━━━ Supplied material ━━━

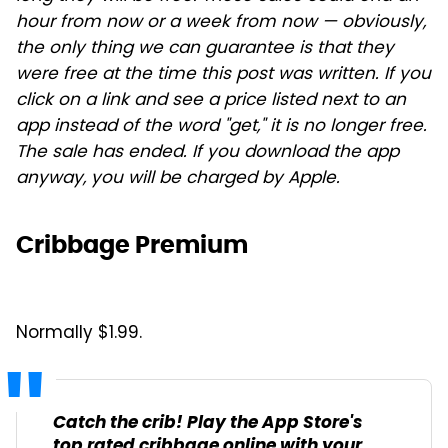
hour from now or a week from now — obviously,
the only thing we can guarantee is that they
were free at the time this post was written. If you
click on a link and see a price listed next to an
app instead of the word "get," it is no longer free.
The sale has ended. If you download the app
anyway, you will be charged by Apple.
Cribbage Premium
Normally $1.99.
Catch the crib! Play the App Store's
top rated cribbage online with your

━━━

Your task: Rewrite the rows above with every "free" switched to "discounted" and nothing else changed. Leave the pictures out.

Answer below:
hour from now or a week from now — obviously,
the only thing we can guarantee is that they
were discounted at the time this post was written. If you
click on a link and see a price listed next to an
app instead of the word "get," it is no longer discounted.
The sale has ended. If you download the app
anyway, you will be charged by Apple.
Cribbage Premium
Normally $1.99.
Catch the crib! Play the App Store's
top rated cribbage online with your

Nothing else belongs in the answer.